Sandy Hook Promise - mikeleeorg
http://www.sandyhookpromise.org/

======
kls
There is a lot of couched language in that link while avoiding saying what
they stand for but yet they are encouraging people to sign a petition while
not really clarifying where they stand on the issues at times even dodging the
question of what kind of reforms they support. I am a little skeptical and I
think it is dubious to ask people to sign a vague promise when in all reality
it will most likely be used to signal broad support of issues that they are
not clearly articulating to the people they are asking to sign the promise.

 _Another of the group's founders, Tim Makris, acknowledged that eventually
the organization probably would begin taking positions on proposed legislation
or other changes._

I think it's pretty evident which way they lean and pretty unethical to
obscure that. This is the worst part of the aftermath of these tragedies many
of the people are used as pawns in peoples long running agendas.

[http://www.latimes.com/news/nation/nationnow/la-na-nn-
newtow...](http://www.latimes.com/news/nation/nationnow/la-na-nn-newtown-
guns-20130114,0,2630770.story)

------
bifrost
Like the other commenters, I'm not given much insight into what this group is
supposed to do.

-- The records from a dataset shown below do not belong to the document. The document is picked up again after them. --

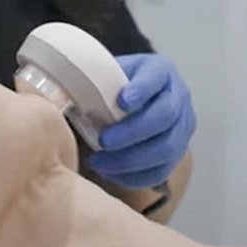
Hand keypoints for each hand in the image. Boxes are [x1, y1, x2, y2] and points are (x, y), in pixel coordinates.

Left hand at [87, 53, 196, 189]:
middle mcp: (178, 97)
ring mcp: (182, 126)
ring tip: (101, 161)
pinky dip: (135, 175)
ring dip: (132, 158)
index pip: (156, 77)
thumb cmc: (112, 87)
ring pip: (167, 147)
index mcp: (160, 71)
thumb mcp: (105, 73)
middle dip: (133, 131)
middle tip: (104, 141)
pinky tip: (111, 172)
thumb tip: (65, 92)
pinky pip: (162, 170)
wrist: (128, 102)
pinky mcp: (177, 152)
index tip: (122, 102)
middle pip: (165, 115)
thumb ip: (94, 80)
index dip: (142, 89)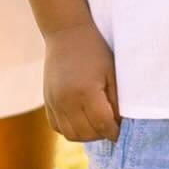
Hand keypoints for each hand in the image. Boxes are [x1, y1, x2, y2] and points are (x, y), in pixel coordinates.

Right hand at [42, 21, 120, 142]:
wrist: (66, 33)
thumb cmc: (95, 51)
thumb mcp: (112, 72)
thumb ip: (117, 100)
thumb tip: (120, 123)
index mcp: (86, 91)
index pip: (102, 125)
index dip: (114, 131)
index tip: (120, 130)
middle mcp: (67, 100)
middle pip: (87, 133)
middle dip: (101, 134)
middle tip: (110, 126)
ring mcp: (54, 102)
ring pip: (71, 134)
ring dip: (86, 135)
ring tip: (96, 125)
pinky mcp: (47, 101)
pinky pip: (57, 127)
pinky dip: (70, 129)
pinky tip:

If their aim is to prevent tragedies in schools, they should
probably be a bit more direct.

------
samstave
One thing to start promising is acurate and open investigation into such
events.

Just look at this event and how many errors, omissions and down right weird
pieces of information have come out.

If there is one thing I am sure of with respect to this event, it is that I
have NO idea what really occurred and I do not feel I can trust any single
figure to tell me the truth.